Date / time
Date(s) - 10 April - 11 April
9:00 am - 6:00 pm
A two-day workshop on the representation of popery in British history (from the Reformation to the close of the nineteenth century) will take place at Newcastle University, 10-11 April 2019. The aims of the workshop are to assess and evaluate the roles that representations of Catholics (and other figures deemed to be ‘popish’) played in political, religious, and social discourse over four centuries of British history. To what extent were these representations reliant upon stereotypes and conspiracy theories? What was the balance between continuity and change in these representations across the centuries? Did each region of the British Isles have distinct traditions of representing popery? And to what extent was popery distinct from Catholicism as a language and/or ideology of politics at various points in British history?

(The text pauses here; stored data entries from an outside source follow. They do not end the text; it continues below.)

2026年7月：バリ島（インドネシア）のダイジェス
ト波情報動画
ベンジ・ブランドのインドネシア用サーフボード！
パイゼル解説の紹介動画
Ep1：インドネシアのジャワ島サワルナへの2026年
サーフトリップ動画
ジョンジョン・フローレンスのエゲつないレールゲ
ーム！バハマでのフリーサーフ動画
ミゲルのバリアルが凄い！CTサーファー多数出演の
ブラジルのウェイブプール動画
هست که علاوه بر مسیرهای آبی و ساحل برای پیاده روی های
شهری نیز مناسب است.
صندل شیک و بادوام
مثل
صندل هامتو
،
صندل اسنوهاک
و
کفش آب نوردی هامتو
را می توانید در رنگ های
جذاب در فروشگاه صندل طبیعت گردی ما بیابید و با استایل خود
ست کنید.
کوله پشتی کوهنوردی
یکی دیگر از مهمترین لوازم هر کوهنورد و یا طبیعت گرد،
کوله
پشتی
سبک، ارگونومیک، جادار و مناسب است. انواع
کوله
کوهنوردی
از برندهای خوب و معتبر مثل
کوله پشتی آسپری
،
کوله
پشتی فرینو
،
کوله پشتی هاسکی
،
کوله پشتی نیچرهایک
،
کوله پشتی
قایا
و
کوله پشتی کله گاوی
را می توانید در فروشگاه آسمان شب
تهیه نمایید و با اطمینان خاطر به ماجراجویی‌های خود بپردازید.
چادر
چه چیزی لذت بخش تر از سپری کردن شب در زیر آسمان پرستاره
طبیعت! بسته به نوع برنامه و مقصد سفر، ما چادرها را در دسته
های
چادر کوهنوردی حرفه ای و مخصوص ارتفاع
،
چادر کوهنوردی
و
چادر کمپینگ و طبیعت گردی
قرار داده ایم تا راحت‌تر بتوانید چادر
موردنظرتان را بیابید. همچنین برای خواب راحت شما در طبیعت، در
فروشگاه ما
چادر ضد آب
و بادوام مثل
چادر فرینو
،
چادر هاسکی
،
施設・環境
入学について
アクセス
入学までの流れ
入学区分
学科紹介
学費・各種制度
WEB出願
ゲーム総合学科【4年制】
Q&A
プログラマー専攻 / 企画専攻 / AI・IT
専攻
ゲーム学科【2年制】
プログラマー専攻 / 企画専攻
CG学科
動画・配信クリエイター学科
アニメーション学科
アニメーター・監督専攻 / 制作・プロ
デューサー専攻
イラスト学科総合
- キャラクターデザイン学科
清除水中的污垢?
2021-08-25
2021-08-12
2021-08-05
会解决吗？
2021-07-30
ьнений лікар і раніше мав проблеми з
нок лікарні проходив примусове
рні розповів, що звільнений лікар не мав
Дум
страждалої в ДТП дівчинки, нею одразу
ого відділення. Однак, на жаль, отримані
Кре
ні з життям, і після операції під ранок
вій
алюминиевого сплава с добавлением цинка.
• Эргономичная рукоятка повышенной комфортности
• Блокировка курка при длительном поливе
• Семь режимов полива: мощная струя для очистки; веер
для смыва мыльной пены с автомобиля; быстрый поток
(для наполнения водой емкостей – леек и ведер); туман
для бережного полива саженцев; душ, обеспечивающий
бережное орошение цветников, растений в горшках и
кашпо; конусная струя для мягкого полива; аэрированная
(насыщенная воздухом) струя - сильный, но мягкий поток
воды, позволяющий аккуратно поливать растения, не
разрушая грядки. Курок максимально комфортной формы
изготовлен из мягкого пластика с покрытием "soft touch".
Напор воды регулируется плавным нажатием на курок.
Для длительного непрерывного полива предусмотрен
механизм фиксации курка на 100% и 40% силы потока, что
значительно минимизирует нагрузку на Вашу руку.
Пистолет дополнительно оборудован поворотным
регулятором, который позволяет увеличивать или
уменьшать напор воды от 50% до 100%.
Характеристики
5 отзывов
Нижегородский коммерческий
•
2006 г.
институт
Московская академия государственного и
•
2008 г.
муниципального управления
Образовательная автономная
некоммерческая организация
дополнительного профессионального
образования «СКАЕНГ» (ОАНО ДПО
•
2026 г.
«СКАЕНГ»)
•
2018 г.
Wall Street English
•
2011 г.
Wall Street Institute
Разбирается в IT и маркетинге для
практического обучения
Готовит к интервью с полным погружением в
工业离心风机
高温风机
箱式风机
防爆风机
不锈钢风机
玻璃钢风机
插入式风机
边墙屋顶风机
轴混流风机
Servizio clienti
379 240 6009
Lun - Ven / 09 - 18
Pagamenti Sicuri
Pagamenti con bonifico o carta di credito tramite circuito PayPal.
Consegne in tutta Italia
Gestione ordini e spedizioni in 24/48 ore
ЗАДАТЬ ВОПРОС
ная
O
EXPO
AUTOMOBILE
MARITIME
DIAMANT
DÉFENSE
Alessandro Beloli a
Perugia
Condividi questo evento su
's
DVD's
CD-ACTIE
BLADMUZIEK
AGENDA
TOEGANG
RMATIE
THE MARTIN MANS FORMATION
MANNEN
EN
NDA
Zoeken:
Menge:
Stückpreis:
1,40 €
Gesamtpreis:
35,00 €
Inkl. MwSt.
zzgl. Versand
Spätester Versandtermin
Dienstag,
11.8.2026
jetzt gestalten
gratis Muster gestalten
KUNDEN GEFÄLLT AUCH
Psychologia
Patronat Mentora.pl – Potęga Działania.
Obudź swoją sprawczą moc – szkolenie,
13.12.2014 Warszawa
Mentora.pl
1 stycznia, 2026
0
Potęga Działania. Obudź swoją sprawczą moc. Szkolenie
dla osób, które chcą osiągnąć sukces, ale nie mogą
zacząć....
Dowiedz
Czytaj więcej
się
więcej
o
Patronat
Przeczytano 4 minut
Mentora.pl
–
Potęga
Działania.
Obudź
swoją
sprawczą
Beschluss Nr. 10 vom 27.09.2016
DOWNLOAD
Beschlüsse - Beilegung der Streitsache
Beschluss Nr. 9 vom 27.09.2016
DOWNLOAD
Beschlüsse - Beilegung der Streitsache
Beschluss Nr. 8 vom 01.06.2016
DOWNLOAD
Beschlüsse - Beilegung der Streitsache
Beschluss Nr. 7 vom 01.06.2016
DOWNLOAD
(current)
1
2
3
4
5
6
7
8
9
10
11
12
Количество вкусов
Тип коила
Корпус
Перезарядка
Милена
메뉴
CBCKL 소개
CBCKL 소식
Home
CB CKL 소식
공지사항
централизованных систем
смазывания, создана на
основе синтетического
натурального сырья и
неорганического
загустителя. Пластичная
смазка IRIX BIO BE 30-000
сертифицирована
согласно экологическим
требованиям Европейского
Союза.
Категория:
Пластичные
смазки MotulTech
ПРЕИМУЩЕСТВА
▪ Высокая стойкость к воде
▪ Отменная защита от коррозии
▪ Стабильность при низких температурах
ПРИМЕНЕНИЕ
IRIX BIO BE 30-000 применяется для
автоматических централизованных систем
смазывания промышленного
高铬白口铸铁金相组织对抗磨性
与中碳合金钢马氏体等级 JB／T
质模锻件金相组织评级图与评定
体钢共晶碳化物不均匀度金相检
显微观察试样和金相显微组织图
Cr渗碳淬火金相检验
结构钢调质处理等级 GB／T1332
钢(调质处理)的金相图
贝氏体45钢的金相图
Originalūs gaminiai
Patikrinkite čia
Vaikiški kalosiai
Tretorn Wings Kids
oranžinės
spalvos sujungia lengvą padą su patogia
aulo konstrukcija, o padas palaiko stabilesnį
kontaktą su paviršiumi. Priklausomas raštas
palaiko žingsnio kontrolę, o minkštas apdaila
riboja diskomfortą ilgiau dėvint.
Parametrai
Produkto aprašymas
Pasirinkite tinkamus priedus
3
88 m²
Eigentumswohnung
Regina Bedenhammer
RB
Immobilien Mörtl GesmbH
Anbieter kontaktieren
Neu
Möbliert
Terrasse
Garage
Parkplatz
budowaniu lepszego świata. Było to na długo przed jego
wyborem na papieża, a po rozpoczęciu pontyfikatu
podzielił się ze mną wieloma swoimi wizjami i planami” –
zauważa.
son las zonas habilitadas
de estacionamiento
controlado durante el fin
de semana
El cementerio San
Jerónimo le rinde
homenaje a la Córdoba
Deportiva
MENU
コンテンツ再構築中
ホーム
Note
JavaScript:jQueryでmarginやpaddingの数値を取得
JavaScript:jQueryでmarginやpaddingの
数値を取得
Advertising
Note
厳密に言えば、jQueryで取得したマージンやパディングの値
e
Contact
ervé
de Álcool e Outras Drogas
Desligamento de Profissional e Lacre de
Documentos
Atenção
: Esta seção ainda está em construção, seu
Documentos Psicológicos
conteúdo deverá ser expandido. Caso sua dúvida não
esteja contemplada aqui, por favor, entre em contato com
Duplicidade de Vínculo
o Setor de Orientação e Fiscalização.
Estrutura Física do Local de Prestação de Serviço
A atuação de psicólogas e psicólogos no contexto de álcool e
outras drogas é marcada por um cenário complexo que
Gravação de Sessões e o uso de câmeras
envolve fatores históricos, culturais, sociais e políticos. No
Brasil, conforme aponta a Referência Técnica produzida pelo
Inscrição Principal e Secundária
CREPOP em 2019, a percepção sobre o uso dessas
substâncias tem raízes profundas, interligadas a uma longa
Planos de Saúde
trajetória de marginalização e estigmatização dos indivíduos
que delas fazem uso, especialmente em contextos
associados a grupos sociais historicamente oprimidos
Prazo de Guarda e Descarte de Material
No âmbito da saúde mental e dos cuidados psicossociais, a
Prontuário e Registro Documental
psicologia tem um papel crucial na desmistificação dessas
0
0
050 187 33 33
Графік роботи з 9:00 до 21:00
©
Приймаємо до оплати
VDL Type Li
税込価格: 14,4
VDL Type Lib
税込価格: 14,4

The workshop will not be run via a series of formal papers, but will encourage discussion, exchange and interdisciplinary debate. We would like to encourage historians, art historians, theologians, and literature scholars at all stages of their careers to participate in this workshop. If you are interested in contributing, please submit a 300 word abstract of your research interests and how they relate to one of more of the following themes to email@example.com by 30 December 2018:
- Defining popery in context
- Representations of Catholics in literature and drama
- Representations of non-Catholics as ‘popish’
- Visual representations of Catholics & popery
- Traditions of representation in Scotland, Wales, Ireland, and England
- Conspiracy Theories
- Memory of 1605, 1641, or the 12th.
- Representing the past through anti-Catholicism
- Propaganda and polemic
- Material culture and anti-Catholicism
- Change and continuity in representation of anti-Catholicism
It is expected that proceedings from the workshop will be published at a later date.The workshop is being organized by ‘Anti-Catholicism in British History c.1520-1900’, a network funded by the Arts and Humanities Research Council. The aim of this network is to outline the history of anti-Catholicism in Britain by focusing on how it contributed to political, cultural, and religious movements during moments of crisis, by tracing the roles which stereotypes and conspiracy theories played in maintaining anti-Catholic ideology, and by assessing the ways in which anti-Catholicism changed across the centuries and how vital this change was to ensuring that it remained a vital part of ‘British’ and ‘Protestant’ identities.